I am outlining the very basic how-to-do classification using Weka.
The Training File
You need a training file. Weka considers many different formats as training file (as well, test file). Among them are ARFF (Attribute-Relation File Format) and CSV (Comma Separated Value) format. Let's say we have a training file in ARFF format. A part of the file looks like as follows:
@relation pima_diabetes
@attribute 'preg' real
@attribute 'plas' real
@attribute 'pres' real
@attribute 'skin' real
@attribute 'insu' real
@attribute 'mass' real
@attribute 'pedi' real
@attribute 'age' real
@attribute 'class' { tested_negative, tested_positive}
@data
6,148,72,35,0,33.6,0.627,50,tested_positive
1,85,66,29,0,26.6,0.351,31,tested_negative
Note that to develop a good learner, you need to have substantial training data. As well, all of your classes should be well-represented in your training data so that the classifier you are going to develop from it has the distinguishing ability for the classes.
The Test File
As stated above, the test file can be of many different forms, too.
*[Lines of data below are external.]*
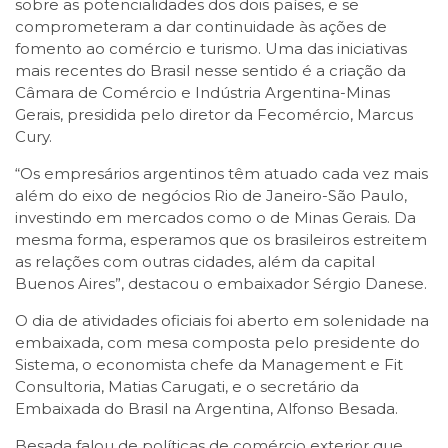
sobre as potencialidades dos dois países, e se
comprometeram a dar continuidade às ações de
fomento ao comércio e turismo. Uma das iniciativas
mais recentes do Brasil nesse sentido é a criação da
Câmara de Comércio e Indústria Argentina-Minas
Gerais, presidida pelo diretor da Fecomércio, Marcus
Cury.
“Os empresários argentinos têm atuado cada vez mais
além do eixo de negócios Rio de Janeiro-São Paulo,
investindo em mercados como o de Minas Gerais. Da
mesma forma, esperamos que os brasileiros estreitem
as relações com outras cidades, além da capital
Buenos Aires”, destacou o embaixador Sérgio Danese.
O dia de atividades oficiais foi aberto em solenidade na
embaixada, com mesa composta pelo presidente do
Sistema, o economista chefe da Management e Fit
Consultoria, Matias Carugati, e o secretário da
Embaixada do Brasil na Argentina, Alfonso Besada.
Besada falou de políticas de comércio exterior que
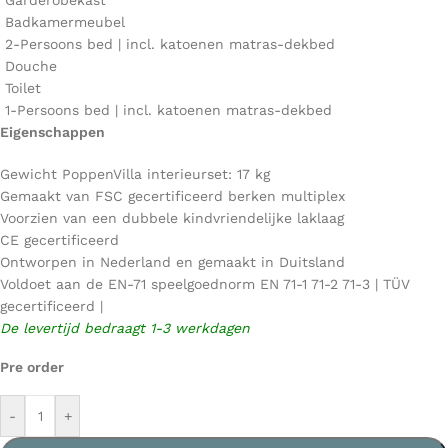
Garderobekast
Badkamermeubel
2-Persoons bed | incl. katoenen matras-dekbed
Douche
Toilet
1-Persoons bed | incl. katoenen matras-dekbed
Eigenschappen
Gewicht PoppenVilla interieurset: 17 kg
Gemaakt van FSC gecertificeerd berken multiplex
Voorzien van een dubbele kindvriendelijke laklaag
CE gecertificeerd
Ontworpen in Nederland en gemaakt in Duitsland
Voldoet aan de EN-71 speelgoednorm EN 71-1 71-2 71-3 | TÜV
gecertificeerd |
De levertijd bedraagt 1-3 werkdagen
Pre order
-
+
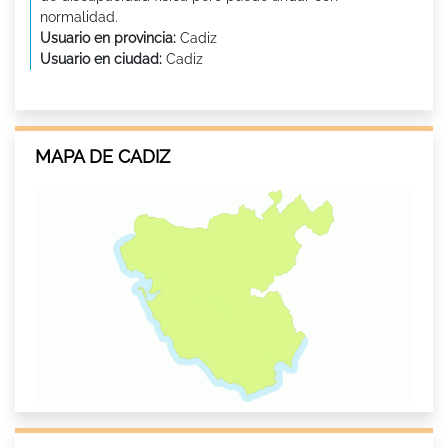
normalidad.
Usuario en provincia:
Cadiz
Usuario en ciudad:
Cadiz
MAPA DE CADIZ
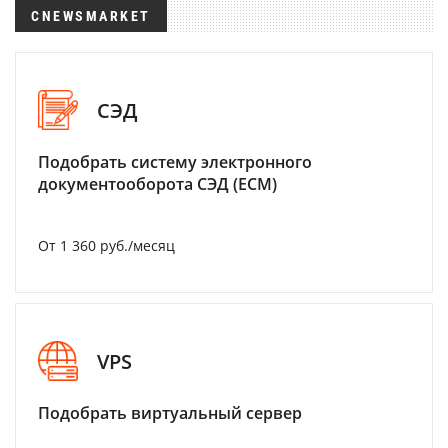
CNEWSMARKET
СЭД
Подобрать систему электронного
документооборота СЭД (ECM)
От 1 360 руб./месяц
VPS
Подобрать виртуальный сервер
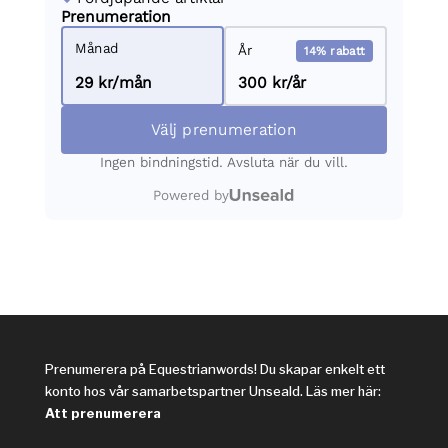
Prenumerera på Equestrianwords! Du skapar enkelt ett
konto hos vår samarbetspartner Unseald. Läs mer här:
Att prenumerera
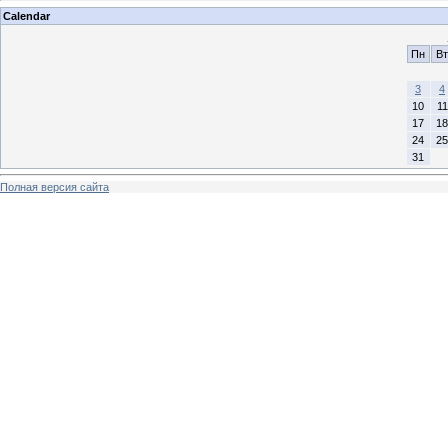
Calendar
Пн
Вт
3
4
10
11
17
18
24
25
31
Полная версия сайта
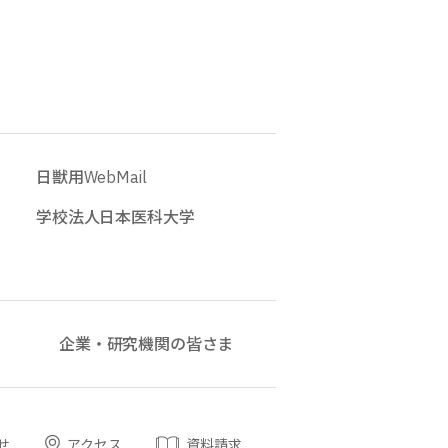
日獣用WebMail
学校法人日本医科大学
企業・研究機関の皆さま
せ
アクセス
資料請求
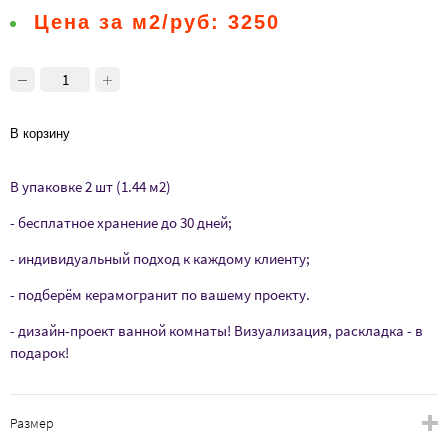
Цена за м2/руб:
3250
В корзину
В упаковке 2 шт (1.44 м2)
- бесплатное хранение до 30 дней;
- индивидуальный подход к каждому клиенту;
- подберём керамогранит по вашему проекту.
- дизайн-проект ванной комнаты! Визуализация, раскладка - в
подарок!
Размер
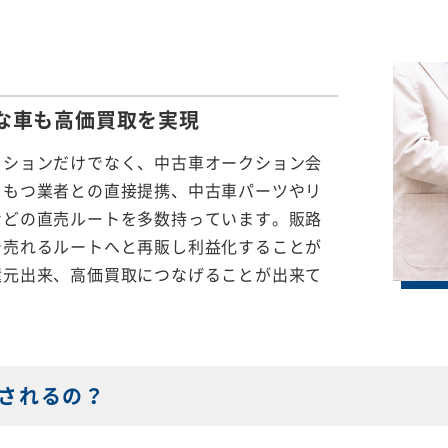
な車も
高価買取を実現
クションだけでなく、中古車オークション会
をもつ業者との直接提携、中古車パーツやリ
などの直売ルートを多数持っています。販路
で売れるルートへと再販し利益化することが
還元出来、高価買取につなげることが出来て
されるの？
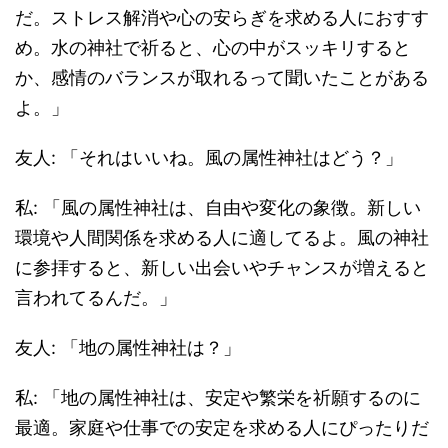
だ。ストレス解消や心の安らぎを求める人におすす
め。水の神社で祈ると、心の中がスッキリすると
か、感情のバランスが取れるって聞いたことがある
よ。」
友人: 「それはいいね。風の属性神社はどう？」
私: 「風の属性神社は、自由や変化の象徴。新しい
環境や人間関係を求める人に適してるよ。風の神社
に参拝すると、新しい出会いやチャンスが増えると
言われてるんだ。」
友人: 「地の属性神社は？」
私: 「地の属性神社は、安定や繁栄を祈願するのに
最適。家庭や仕事での安定を求める人にぴったりだ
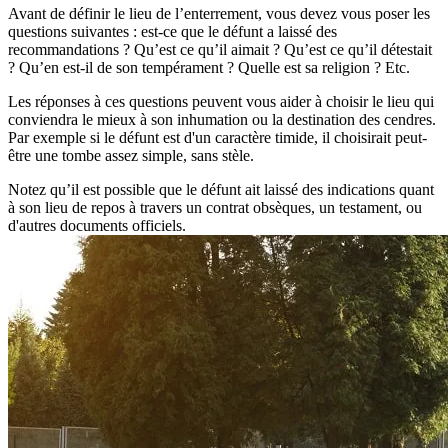
Avant de définir le lieu de l’enterrement, vous devez vous poser les
questions suivantes : est-ce que le défunt a laissé des
recommandations ? Qu’est ce qu’il aimait ? Qu’est ce qu’il détestait
? Qu’en est-il de son tempérament ? Quelle est sa religion ? Etc.
Les réponses à ces questions peuvent vous aider à choisir le lieu qui
conviendra le mieux à son inhumation ou la destination des cendres.
Par exemple si le défunt est d'un caractère timide, il choisirait peut-
être une tombe assez simple, sans stèle.
Notez qu’il est possible que le défunt ait laissé des indications quant
à son lieu de repos à travers un contrat obsèques, un testament, ou
d'autres documents officiels.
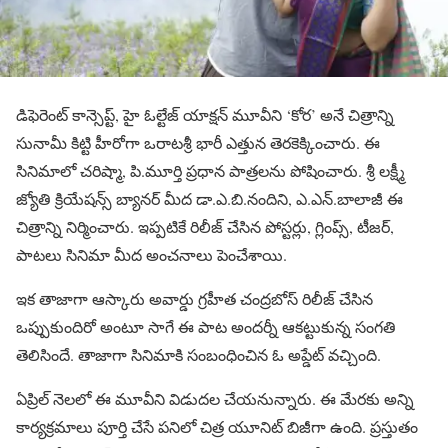
డిఫెరెంట్ కాన్సెప్ట్, హై ఓల్టేజ్ యాక్షన్ మూవీని ‘కోర’ అనే చిత్రాన్ని
సునామీ కిట్టి హీరోగా ఒరాటశ్రీ భారీ ఎత్తున తెరకెక్కించారు. ఈ
సినిమాలో చరిష్మా, పి.మూర్తి ప్రధాన పాత్రలను పోషించారు. శ్రీ లక్ష్మీ
జ్యోతి క్రియేషన్స్ బ్యానర్ మీద డా.ఎ.బి.నందిని, ఎ.ఎన్.బాలాజీ ఈ
చిత్రాన్ని నిర్మించారు. ఇప్పటికే రిలీజ్ చేసిన పోస్టర్లు, గ్లింప్స్, టీజర్‌,
పాటలు సినిమా మీద అంచనాలు పెంచేశాయి.
ఇక తాజాగా ఆస్కారు అవార్డు గ్రహీత చంద్రబోస్ రిలీజ్ చేసిన
ఒప్పుకుందిరో అంటూ సాగే ఈ పాట అందర్నీ ఆకట్టుకున్న సంగతి
తెలిసిందే. తాజాగా సినిమాకి సంబంధించిన ఓ అప్డేట్ వచ్చింది.
ఏప్రిల్ నెలలో ఈ మూవీని విడుదల చేయనున్నారు. ఈ మేరకు అన్ని
కార్యక్రమాలు పూర్తి చేసే పనిలో చిత్ర యూనిట్ బిజీగా ఉంది. ప్రస్తుతం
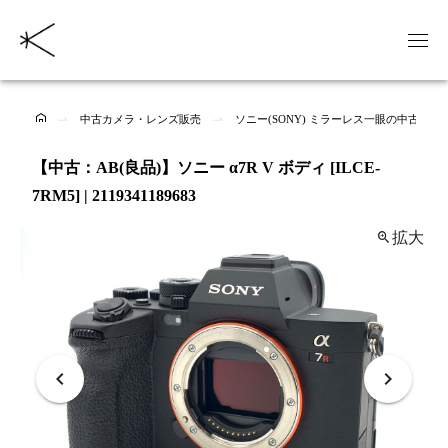
中古カメラ・レンズ販売
ソニー(SONY) ミラーレス一眼の中古商品
【中古：AB(良品)】ソニー α7R V ボディ [ILCE-
7RM5] | 2119341189683
拡大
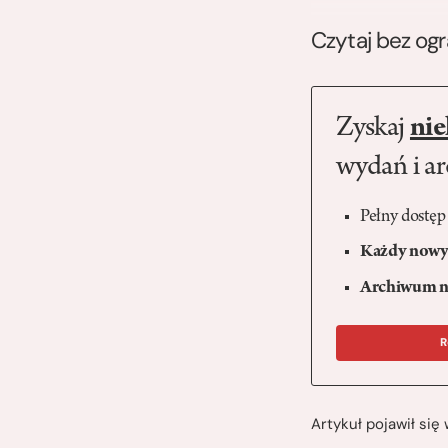
Czytaj bez og
Zyskaj
nie
wydań i a
Pełny dostęp
Każdy nowy 
Archiwum n
R
Artykuł pojawił si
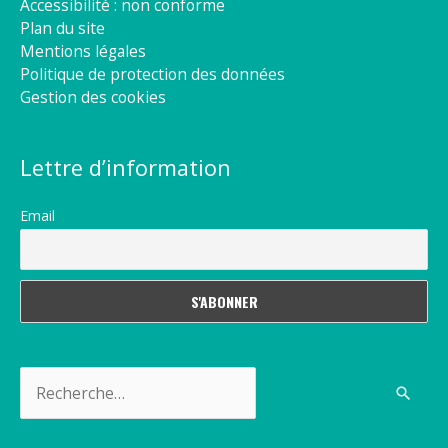
Accessibilité : non conforme
Plan du site
Mentions légales
Politique de protection des données
Gestion des cookies
Lettre d’information
Email
Rechercher :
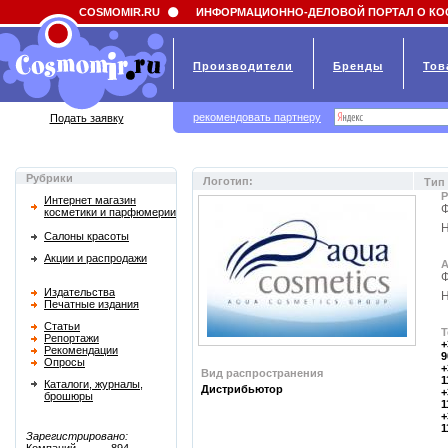
Field 'news_title' doesn't have a default value
COSMOMIR.RU
ИНФОРМАЦИОННО-ДЕЛОВОЙ ПОРТАЛ О КО
Производители
Бренды
Тов
рекомендовать партнеру
Подать заявку
Рубрики
Логотип:
Тип
Р
Интернет магазин
Ф
косметики и парфюмерии
Н
Салоны красоты
Акции и распродажи
А
Ф
Издательства
Н
Печатные издания
Статьи
Т
Репортажи
+
Рекомендации
9
Опросы
+
Вид распространения
1
Каталоги, журналы,
Дистрибьютор
+
брошюры
1
+
1
Зарегистрировано:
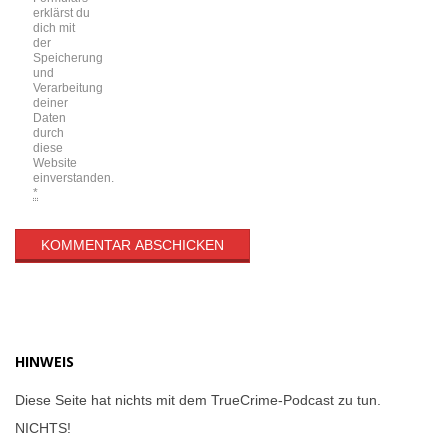
erklärst du
dich mit
der
Speicherung
und
Verarbeitung
deiner
Daten
durch
diese
Website
einverstanden.
*
HINWEIS
Diese Seite hat nichts mit dem TrueCrime-Podcast zu tun.
NICHTS!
Say, our test file is in ARFF format and a part of our test file is as follows:
@attribute 'preg' real
@attribute 'plas' real
@attribute 'pres' real
@attribute 'skin' real
@attribute 'insu' real
@attribute 'mass' real
@attribute 'pedi' real
@attribute 'age' real
@attribute 'class' { tested_negative, tested_positive}
@data
5,116,74,0,0,25.6,0.201,30,?
3,78,50,32,88,31,0.248,26,?
Note that the class labels for the test data are with '?' label because the labels are unknown and to be determined by the classifier you develop from training data.
The Code
Using the Java API, a trivial method to setup our classifier and build it on the training data and lastly apply it to classify unknown, unlabeled test instances can be as follows:
/**
* Method to build the naive bayes classifier and classify test documents
*/
public void classify(){
//setting the classifier--->
fc = new FilteredClassifier();
nb = new NaiveBayes();
fc.setFilter(filter);
fc.setClassifier(nb);
//<---setting of the classifier ends
//building the classifier--->
try {
fc.buildClassifier(data);
} catch (Exception e) {
System.out.println("Error from Classification.classify(). Cannot build classifier");
}
//<---building of the classifier ends
//Classification--->
clsLabel = new double[testData.numInstances()]; //holds class label of the test documents
//for each test document--->
for (int i = 0; i < testData.numInstances(); i ++){
try {
clsLabel[i] = fc.classifyInstance(testData.instance(i));
} catch (Exception e) {
System.out.println("Error from Classification.classify(). Cannot classify instance");
}
testData.instance(i).setClassValue(clsLabel[i]);
}//end for
//<---classification ends
}//end method
And that's how you classify test instances using Weka!